Our easy to prepare, delicious dessert makes the most of the season’s berries

  • Serves 8

  • Prep time 30 mins

    plus 1 hour chilling
  • Total time 30 mins

    plus 1 hour chilling
  • Calories 410 per serving

Ingredients

  • 200g (7oz) digestive biscuits, crushed
  • 75g (3oz) unsalted butter, melted
For the filling
  • 1 x 500g pack good-quality light mascarpone
  • ½tsp vanilla extract
  • 250g (9oz) strawberries, hulled and halved
  • 100g (4oz) blueberries
  • 2tbsp good-quality redcurrant jelly
You will need
  • 1 x rectangular tart tin measuring 34 x 12cm (13½ x 5in)

Preparation

  1. Mix together the digestive biscuits and butter, then press into the tin, pushing the biscuits well up the sides. Place in the fridge to chill for 1 hour.

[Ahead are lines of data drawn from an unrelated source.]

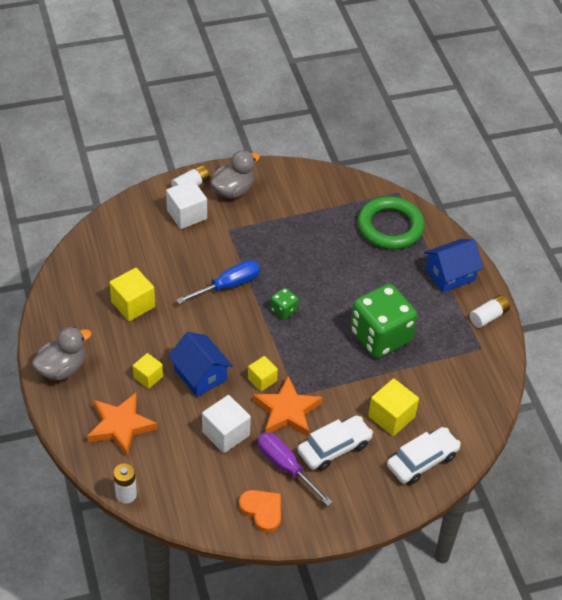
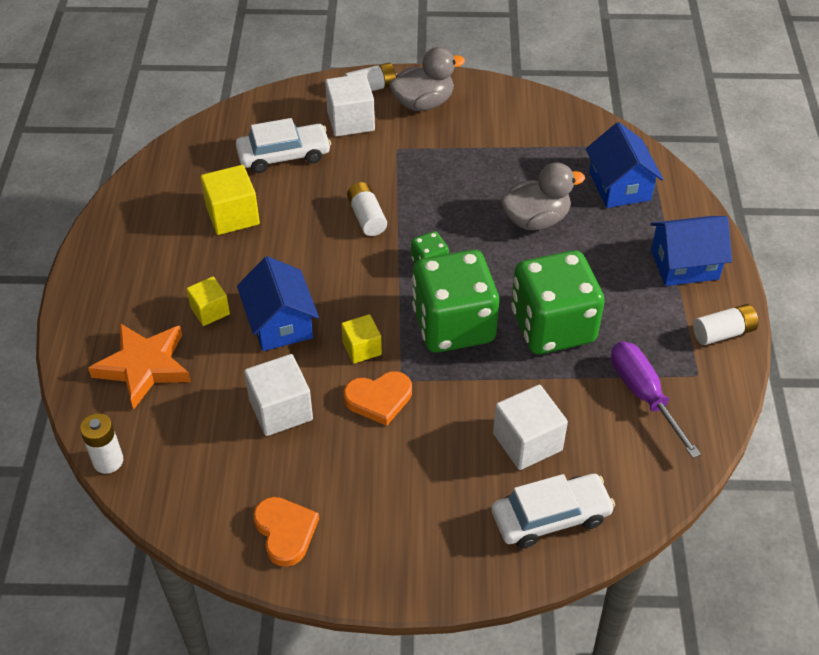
camera: 20 degrees right, 0 degrees up
grey duck [32,327,91,380] -> grey duck moved to [501,162,585,230]
blue screwdriver [176,260,260,304] -> white battery [347,182,387,236]
orange star [253,376,322,436] -> orange heart [344,371,412,426]
purple screwdriver [257,432,333,506] -> purple screwdriver moved to [611,341,701,458]
white car [298,416,373,471] -> white car moved to [236,118,331,173]
green ring [357,196,425,249] -> blue house [586,122,663,208]
yellow cube [368,378,419,436] -> white cube [493,385,568,470]
none -> green dice [412,250,499,353]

  2. Mix the mascarpone and vanilla extract together and pour into the biscuit-lined tin, spreading with the back of a spoon. Place the halved strawberries on top of the mascarpone filling and scatter over the blueberries. Place the redcurrant jelly in a small saucepan, warm through gently and stir until thoroughly dissolved.

  3. Drizzle the redcurrant jelly over the berries and serve.